Directions = Repeat the records below exactly, from the first line through the line containing "left knee: (658, 505)", and leave out any pictures.
____ Input data
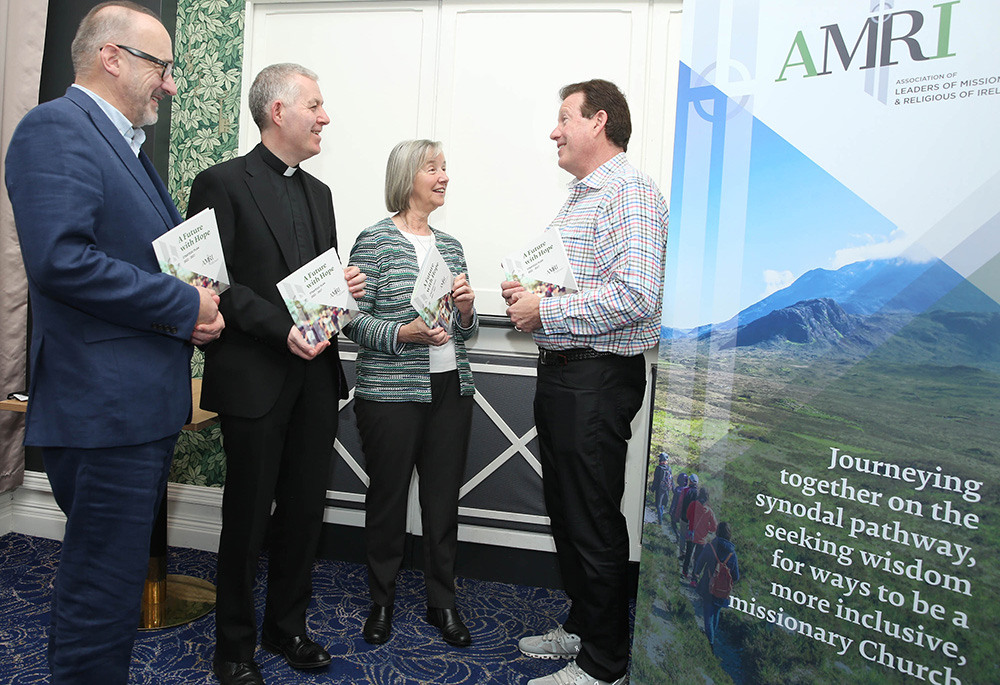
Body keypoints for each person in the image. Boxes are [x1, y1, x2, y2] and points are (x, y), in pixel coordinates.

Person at [4, 2, 224, 682]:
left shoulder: (124, 148)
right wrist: (185, 302)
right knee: (101, 595)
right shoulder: (55, 129)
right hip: (104, 412)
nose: (170, 83)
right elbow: (61, 262)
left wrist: (204, 292)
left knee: (113, 585)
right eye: (160, 65)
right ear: (112, 58)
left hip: (134, 409)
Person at [186, 63, 365, 685]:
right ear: (278, 111)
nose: (324, 117)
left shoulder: (321, 195)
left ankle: (287, 627)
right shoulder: (220, 183)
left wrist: (344, 292)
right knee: (247, 516)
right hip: (255, 375)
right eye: (314, 105)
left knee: (303, 514)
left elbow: (317, 288)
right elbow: (211, 283)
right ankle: (232, 646)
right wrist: (279, 329)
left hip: (317, 377)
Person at [503, 79, 668, 685]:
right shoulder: (579, 197)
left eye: (563, 118)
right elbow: (581, 284)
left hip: (597, 378)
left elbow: (637, 296)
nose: (554, 131)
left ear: (598, 121)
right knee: (568, 511)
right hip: (566, 374)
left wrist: (544, 312)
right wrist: (532, 294)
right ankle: (585, 627)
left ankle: (604, 665)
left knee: (592, 515)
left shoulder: (631, 193)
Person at [346, 139, 478, 649]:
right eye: (433, 168)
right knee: (388, 498)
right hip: (390, 392)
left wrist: (464, 312)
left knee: (443, 502)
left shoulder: (453, 247)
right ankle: (381, 602)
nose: (444, 176)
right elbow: (353, 321)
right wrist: (405, 334)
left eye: (446, 167)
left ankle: (441, 603)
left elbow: (462, 333)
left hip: (451, 388)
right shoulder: (374, 241)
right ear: (407, 177)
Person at [693, 522, 740, 652]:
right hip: (723, 590)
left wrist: (696, 573)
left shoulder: (710, 547)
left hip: (708, 585)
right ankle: (712, 636)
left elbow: (700, 561)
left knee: (708, 614)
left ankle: (710, 643)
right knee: (716, 612)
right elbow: (736, 576)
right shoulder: (732, 554)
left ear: (717, 532)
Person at [682, 488, 716, 580]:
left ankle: (684, 571)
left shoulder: (693, 504)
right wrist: (706, 528)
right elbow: (714, 527)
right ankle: (694, 578)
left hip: (691, 532)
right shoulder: (709, 511)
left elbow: (688, 516)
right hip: (702, 537)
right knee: (698, 558)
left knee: (688, 553)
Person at [651, 452, 672, 524]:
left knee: (658, 505)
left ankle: (660, 522)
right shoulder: (669, 468)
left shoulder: (658, 468)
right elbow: (671, 480)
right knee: (662, 504)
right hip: (666, 489)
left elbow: (656, 480)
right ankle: (661, 517)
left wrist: (652, 488)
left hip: (660, 489)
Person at [668, 472, 688, 542]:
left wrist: (671, 509)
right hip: (685, 511)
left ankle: (677, 535)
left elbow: (674, 501)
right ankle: (683, 539)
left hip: (677, 510)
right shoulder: (688, 490)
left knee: (673, 522)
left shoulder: (677, 489)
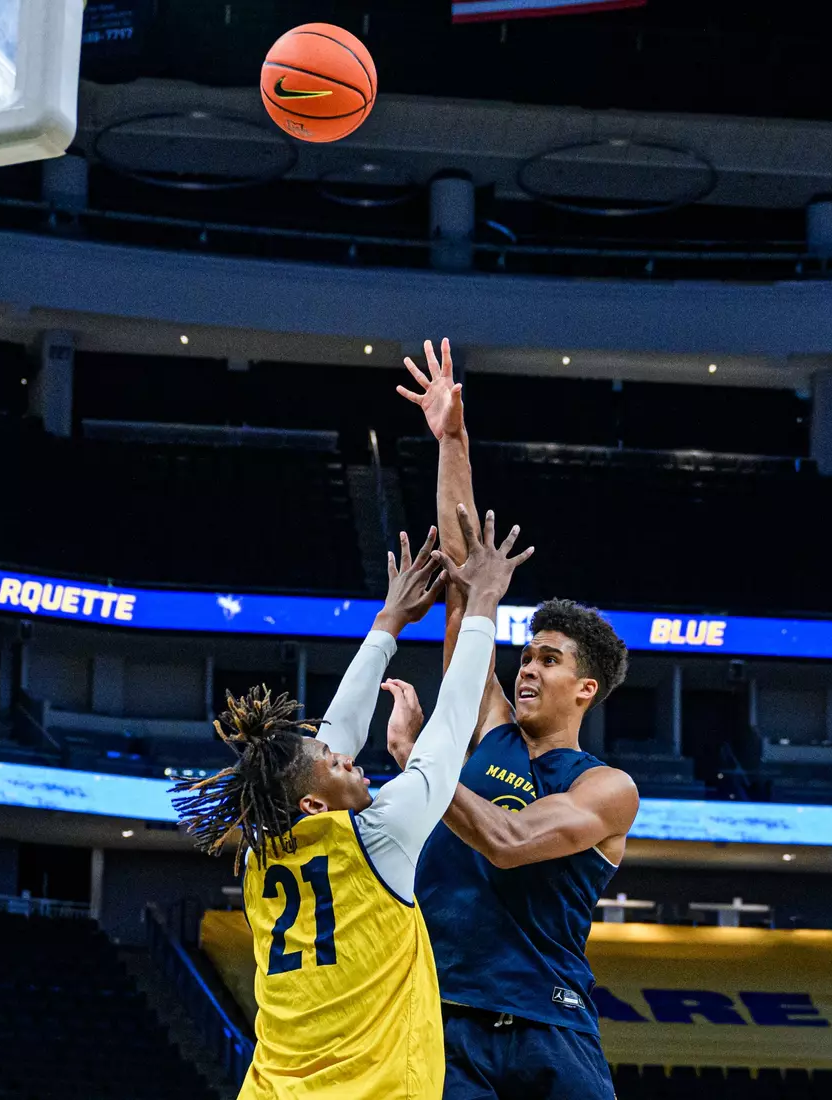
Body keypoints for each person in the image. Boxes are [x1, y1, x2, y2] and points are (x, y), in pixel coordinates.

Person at [171, 518, 533, 1100]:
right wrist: (485, 601)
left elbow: (334, 732)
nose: (347, 758)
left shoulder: (268, 845)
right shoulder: (380, 836)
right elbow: (453, 718)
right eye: (335, 762)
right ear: (313, 802)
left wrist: (389, 622)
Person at [392, 339, 639, 1100]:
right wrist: (453, 441)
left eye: (548, 661)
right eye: (525, 656)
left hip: (551, 1032)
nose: (526, 668)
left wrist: (417, 771)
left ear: (586, 690)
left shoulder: (607, 790)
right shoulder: (487, 724)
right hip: (446, 1026)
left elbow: (506, 842)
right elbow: (467, 577)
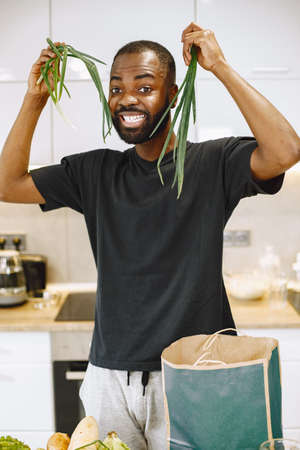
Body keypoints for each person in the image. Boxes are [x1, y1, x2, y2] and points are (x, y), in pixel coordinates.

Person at [0, 22, 299, 450]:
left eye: (144, 86)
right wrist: (34, 100)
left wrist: (220, 67)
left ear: (172, 95)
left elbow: (286, 149)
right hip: (109, 377)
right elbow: (6, 184)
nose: (127, 99)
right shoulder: (95, 172)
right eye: (117, 88)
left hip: (193, 374)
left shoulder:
________
Expected answer =
Body keypoints for each person in the image. Boxes are [x1, y1, x2, y2] and points are (x, y), in pixel coordinates.

Person at [4, 2, 224, 682]:
left shoulder: (124, 148)
right wrist: (185, 302)
right knee: (101, 595)
right shoulder: (55, 129)
right hip: (104, 412)
nose: (170, 83)
right elbow: (61, 262)
left wrist: (204, 292)
left knee: (113, 585)
right eye: (160, 65)
right ear: (112, 58)
left hip: (134, 409)
Person at [186, 63, 365, 685]:
right ear: (278, 111)
nose: (324, 117)
left shoulder: (321, 195)
left ankle: (287, 627)
right shoulder: (220, 183)
left wrist: (344, 292)
right knee: (247, 516)
right hip: (255, 375)
right eye: (314, 105)
left knee: (303, 514)
left elbow: (317, 288)
right elbow: (211, 283)
right ankle: (232, 646)
right wrist: (279, 329)
left hip: (317, 377)
Person at [503, 79, 668, 685]:
right shoulder: (579, 197)
left eye: (563, 118)
right elbow: (581, 284)
left hip: (597, 378)
left elbow: (637, 296)
nose: (554, 131)
left ear: (598, 121)
right knee: (568, 511)
right hip: (566, 374)
left wrist: (544, 312)
right wrist: (532, 294)
right ankle: (585, 627)
left ankle: (604, 665)
left knee: (592, 515)
left shoulder: (631, 193)
Person at [346, 139, 478, 649]:
right eye: (433, 168)
right knee: (388, 498)
right hip: (390, 392)
left wrist: (464, 312)
left knee: (443, 502)
left shoulder: (453, 247)
right ankle: (381, 602)
nose: (444, 176)
right elbow: (353, 321)
right wrist: (405, 334)
left eye: (446, 167)
left ankle: (441, 603)
left elbow: (462, 333)
left hip: (451, 388)
right shoulder: (374, 241)
right ear: (407, 177)
Person at [693, 522, 740, 652]:
right hip: (723, 590)
left wrist: (696, 573)
left shoulder: (710, 547)
left hip: (708, 585)
right ankle: (712, 636)
left elbow: (700, 561)
left knee: (708, 614)
left ankle: (710, 643)
right knee: (716, 612)
right elbow: (736, 576)
right shoulder: (732, 554)
left ear: (717, 532)
Person at [682, 488, 716, 580]:
left ankle: (684, 571)
left shoulder: (693, 504)
right wrist: (706, 528)
right elbow: (714, 527)
right ankle: (694, 578)
left hip: (691, 532)
right shoulder: (709, 511)
left elbow: (688, 516)
right hip: (702, 537)
right knee: (698, 558)
left knee: (688, 553)
Person at [651, 452, 672, 524]:
left knee: (658, 505)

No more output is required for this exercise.